It’s been a while, and a while it will always be. Never once in my life have i stayed committed to something that was important to me. I have always looked at something and said “I wish i could do that” and when i get halfway there, I’m done. Maybe it’s the idea that I will change my mind about how I want to look at my future. I must stay focused on what others see me as, other then seeing myself in a different light. I guess it has been a while because last time I spoke up, this is the exact situation I was in, but not anymore.
I stand strong to the belief that no one can live their life through mine. I am me and I am not them, therefore I will live like the me I think I am. This world of pressure and anxiety is not going to rid me of the life I want to live, and no one is going to take the mind of Sam and mold it into their own.

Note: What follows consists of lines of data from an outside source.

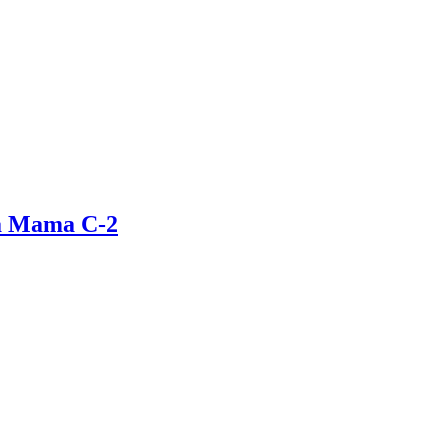
za Mama C-2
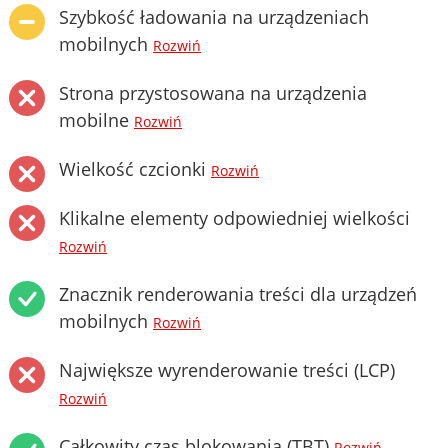
Szybkość ładowania na urządzeniach
mobilnych
Rozwiń
Strona przystosowana na urządzenia
mobilne
Rozwiń
Wielkość czcionki
Rozwiń
Klikalne elementy odpowiedniej wielkości
Rozwiń
Znacznik renderowania treści dla urządzeń
mobilnych
Rozwiń
Największe wyrenderowanie treści (LCP)
Rozwiń
Całkowity czas blokowania (TBT)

Don’t let people suck you into the thought that if you don’t stand out, if you don’t have a strong voice, or motive; then you’re not going to get anywhere. For some people it takes time to find their voice, to find what make then vibrant. It takes time to look at the world and find what make it beautiful in their own minds. Don’t let only one take that away.
Inspire yourself, that’s what I plan to do. To find what I really wish I could do and do it. I will not back down to any challenge that stand in my way, and I will not know my future, I will not know what decision to make next, but it will be me deciding what I’m going to live for. That is the way it should be.